Of course, if anyone listened to me, I’d be eternally damned. The reality of such a program would be corrupt, inefficient, possibly even predatory, by the time the ‘serious’ people got hold of it. But if it was done nicely, people would actually benefit from it—and so would the country as a whole. Still, we have the Soviet Union as the ultimate example of a good idea that became a genocidal crime against humanity—so perhaps I should just shut up about camps for kids.

Hurry Spring   (2017Feb21)


Tuesday, February 21, 2017                                             4:06 PM

Well, today settles it—I get maudlin towards the end of Winter. I start writing poems, I start playing piano in a minor key, I write bitter diatribes with far more than my usual cynicism. My taste in music gets a little weepy, a little dirge-y—I read more than watch TV. It’s a whole ‘Spring-better-show-up-soon’ depression-fest.

Also, I tend to write a lot more personal stuff—half of what I write this time of year is either too personal or too depressing to post—and I go on and on about stuff that I’m pretty sure isn’t driving the throngs to my blog—but that’s February for me. I’m fading fast—and I need some sunshine.

Well, things have settled down a bit—I’m used to either rooting for a Democrat administration, or I’m worrying about the one, really-big mistake that a GOP administration is currently making—I’m not used to purely dysfunctional—that’s a new one on me—and, I suspect, on all of you as well. But normalization is inevitable—short of storming Penn Ave, we’re stuck with the Clown until 2020—and the more avidly we stare, waiting for an impeachable offense, the less likely one is—‘a watched pot…’ and all that.

I’m still getting used to an America that is not actively trying to exceed itself—I’ll miss that forever, or until it returns, whichever comes first. Never before has a candidate won an election with a message of despair. “Make America great again”—I’d like to punch that fucker right in the mouth—the only thing that isn’t great about America is your benighted ass, you fucker, and the cowering, feebleminded jerks who voted for your sick agenda.
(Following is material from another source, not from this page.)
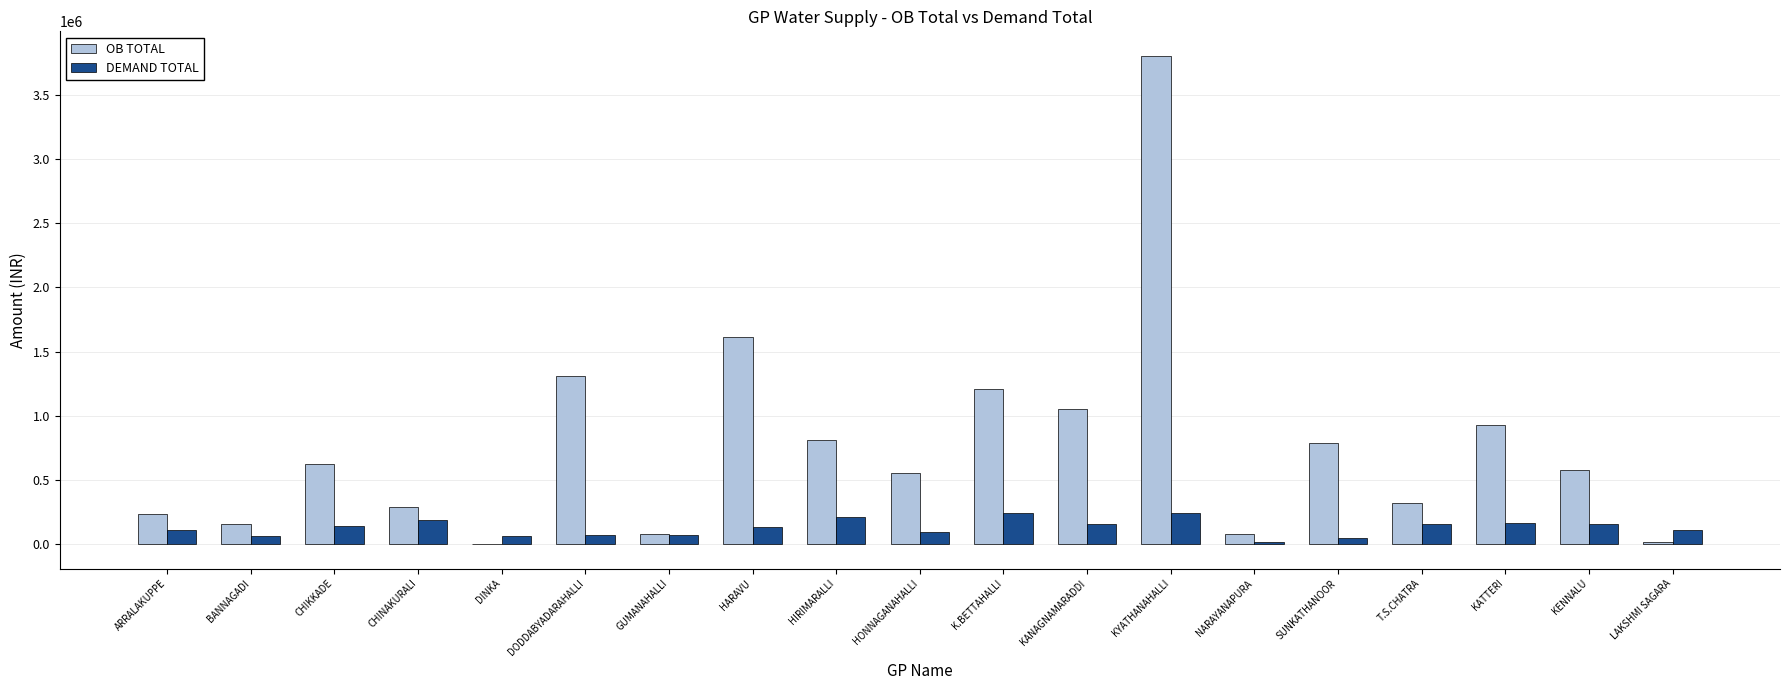

At which label does OB TOTAL reach its peak?

KYATHANAHALLI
But let’s not get ourselves all worked up, every damn day, over the same old tragedy. What’s done is done. The odds on Trump sitting his whole term are long—one definite drawback to not knowing what you’re doing: you don’t know the rules. And while Trump may rubber-stamp some of the GOP’s worst legislation, they will find it hard to actually work with him—everyone does.
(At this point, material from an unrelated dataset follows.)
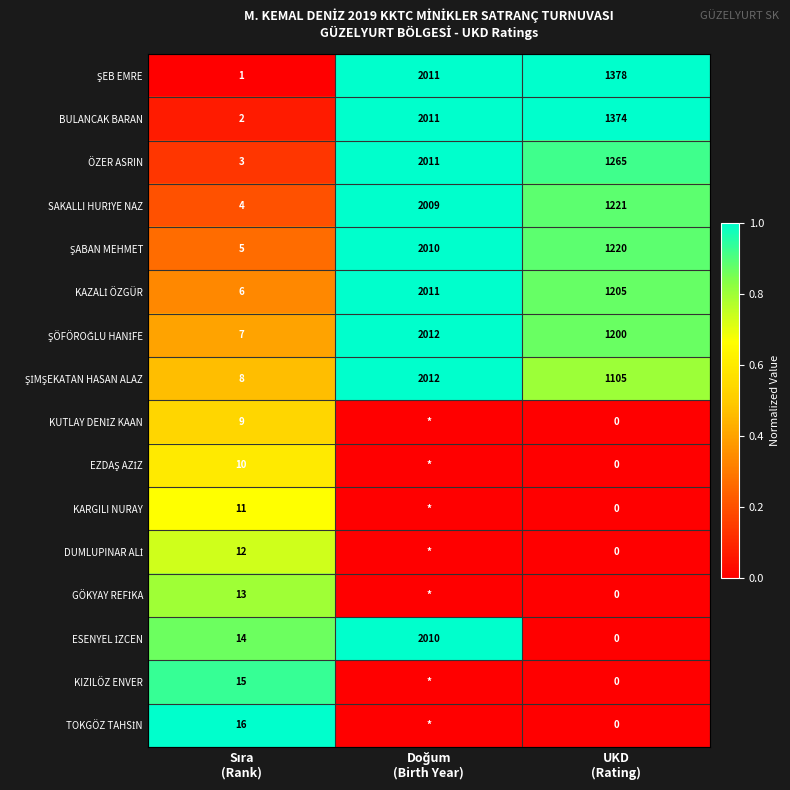

What is the average value of the ÖZER ASRIN series?

1093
Fortunately for the Republicans, their platform was already custom-tailored for wealthy bastards with no public conscience—but they will inevitably try to mollify their base with something—and that’s where they and Trump will part ways. Trump’s penchant for blaming the establishment will ring rather hollow in 2020, after four years of being the establishment, so it’s hard to see him pull this off a second time—unless he actually does something.

But like most of his kind, Trump’s greatest ally would be military strife—even Bush-43 looked more dignified with Americans dying all over the place. Thus, it isn’t that I don’t want Trump to do anything—it’s that I’m afraid his ‘anything’ has some dark options waiting. Improving education, creating jobs, fixing our infrastructure—these would all be laudable accomplishments—if Trump can improve anything on such fronts, I’ll be glad to reevaluate—but I’m not going to hold my breath.

As much as I look forward to the coming of Spring, it will be all the more bitter for being a time of rebirth in an new age of tyranny—for 2017, T. S. Eliot will have got it right: “April is the cruelest month….

Today’s poem and videos all contain cannibalized artwork from my one and only book of illustrated poetry, “Bearly Bliss”. It may seem ironic that my hand-tremors make me unable to draw, yet I still try to play the piano with the same hands—this is because I’m used to sucking at the piano, whereas I was once pretty good with a pen.